Ibu tadi masih tertegun dan melihat antara jilbab tadi dan dompetnya hingga berkali-kali dan akhirnya “Mas apa gak bisa kurang? Saya mau ambil 2 jilbab, 1 untuk anak saya yang besar dan 1 lagi untuk saya.”
“Maaf bu, untungnya gak dapet untuk jilbab ini, gimana kalau Rp35.000,-? Ibu bisa ambil dua jilbab. Saya belanjanya agak jauh bu dan gak ketutup modalnya kalau ibu tawar segitu.”
Mendengar ucapan dari pedagang itu, akhirnya si anak yang tertua mendadak bilang, “Mak, saya gak usah dibelikan jilbab dulu kalau uangnya kurang. Lagipula saya kan masih anak-anak dan kalau emak perlu, beli aja untuk emak dulu. Kan Idul Fitri gak harus pake yang baru asalkan bersih dan tidak kotor.”
Terkejutlah si ibu tadi, dalam pikirnya siapa yang mengajarkan ketauladanan kepada anaknya yang besar ini hingga anaknya berpikiran seperti itu, sedangkan dia memang ingin membelikan jilbab untuk anaknya. Akhirnya ibu tadi tidak jadi membeli jilbab karena masih ada jilbab yang masih layak di rumah sepanjang masih bisa dipakai dan anaknya telah mengingatkan bahwa membeli barang itu sesuai dengan kebutuhan (need) bukan keinginan (want).

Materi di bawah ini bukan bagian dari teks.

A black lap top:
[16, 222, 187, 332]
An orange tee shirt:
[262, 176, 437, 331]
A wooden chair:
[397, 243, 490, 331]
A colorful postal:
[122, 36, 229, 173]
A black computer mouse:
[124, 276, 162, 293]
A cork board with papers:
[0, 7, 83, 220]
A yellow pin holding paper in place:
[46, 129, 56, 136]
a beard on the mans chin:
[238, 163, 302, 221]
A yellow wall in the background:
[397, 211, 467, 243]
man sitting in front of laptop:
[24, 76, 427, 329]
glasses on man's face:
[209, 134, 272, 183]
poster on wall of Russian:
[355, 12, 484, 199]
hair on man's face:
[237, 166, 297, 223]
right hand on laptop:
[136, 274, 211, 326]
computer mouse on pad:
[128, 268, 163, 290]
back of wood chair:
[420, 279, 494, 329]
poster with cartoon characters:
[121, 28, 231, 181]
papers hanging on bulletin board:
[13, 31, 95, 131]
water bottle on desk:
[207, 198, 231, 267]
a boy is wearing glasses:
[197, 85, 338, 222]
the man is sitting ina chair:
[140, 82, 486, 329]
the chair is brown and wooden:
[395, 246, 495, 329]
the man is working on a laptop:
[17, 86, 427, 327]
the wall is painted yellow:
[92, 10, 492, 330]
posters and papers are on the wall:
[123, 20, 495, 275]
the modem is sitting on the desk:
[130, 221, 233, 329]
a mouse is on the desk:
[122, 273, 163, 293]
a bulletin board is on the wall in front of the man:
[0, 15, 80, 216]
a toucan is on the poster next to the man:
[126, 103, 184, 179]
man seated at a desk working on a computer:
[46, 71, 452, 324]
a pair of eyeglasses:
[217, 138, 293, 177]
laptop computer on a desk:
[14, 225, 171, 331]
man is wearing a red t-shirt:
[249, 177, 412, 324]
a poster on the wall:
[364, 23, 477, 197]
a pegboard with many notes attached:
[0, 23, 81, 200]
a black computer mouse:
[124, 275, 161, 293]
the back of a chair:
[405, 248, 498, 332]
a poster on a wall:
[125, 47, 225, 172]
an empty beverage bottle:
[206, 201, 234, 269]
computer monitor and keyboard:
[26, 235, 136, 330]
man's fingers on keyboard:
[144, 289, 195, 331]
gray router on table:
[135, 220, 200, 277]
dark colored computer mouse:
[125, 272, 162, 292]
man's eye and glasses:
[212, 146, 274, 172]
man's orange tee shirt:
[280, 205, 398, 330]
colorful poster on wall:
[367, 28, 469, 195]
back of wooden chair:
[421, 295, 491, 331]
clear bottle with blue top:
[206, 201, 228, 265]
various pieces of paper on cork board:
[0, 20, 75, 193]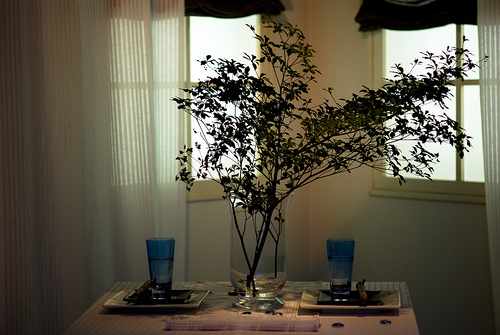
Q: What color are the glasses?
A: Blue.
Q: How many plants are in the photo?
A: 1.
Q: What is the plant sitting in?
A: A vase.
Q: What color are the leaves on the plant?
A: Green.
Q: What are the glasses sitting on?
A: Plates.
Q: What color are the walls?
A: White.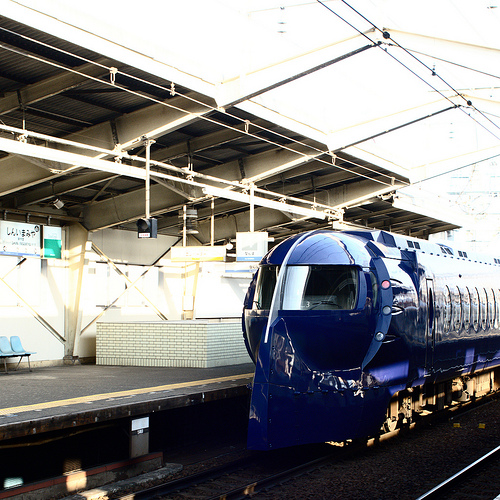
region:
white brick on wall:
[101, 333, 111, 338]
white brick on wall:
[99, 343, 110, 349]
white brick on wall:
[99, 354, 108, 358]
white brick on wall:
[120, 320, 130, 327]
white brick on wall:
[119, 331, 129, 334]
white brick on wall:
[118, 343, 129, 348]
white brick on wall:
[125, 350, 137, 355]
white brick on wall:
[162, 322, 174, 327]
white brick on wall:
[166, 335, 176, 339]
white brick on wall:
[166, 350, 178, 357]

Itulah sekelumit percakapan yang saya tangkap secara sekilas di pasar kaget malam itu. Jika mendengar beberapa percakapan tadi, rasanya saya perlu banyak bersyukur, karena adanya pasar kaget itu bisa menjawab kebutuhan dan keperluan bagi masyarakat yang berpenghasilan cukup dan pas-pasan. Mungkin geliat seperti pasar kaget, pasar tradisional dan pasar-pasar murah yang sejenis perlu dibiarkan tumbuh sesuai kebutuhan masyarakat dan diberikan ruang untuk tetap bisa tumbuh. Pemerintah hanya mengatur bagaimana aturan main atas pertumbuhan pasar tadi. Memang perputaran uang di pasar kaget ini dan sejenisnya tidak mencapai ratusan milyar seperti transaksi di Indonesia International Motor Show atau pasar senggol seperti di Summarecon Mall Bekasi. Namun adanya pasar kaget yang tersebar di sekitar kota Bekasi akan mengurangi tingkat kejahatan di lingkungan masyarakat. Sekilas saya melihat bahwa banyak masyarakat yang terpinggirkan juga ikut berjualan dan hal ini menjadi trend positf. Saya termasuk orang yang beruntung dan bersyukur karena masih bisa merasakan suasana pasar kaget dan pasar malam tradisional, sehingga saya bisa membeli kebutuhan yang lain di pasar kaget atau pasar sejenis lainnya. Salam sejahtera untuk semua, salam pasar kaget.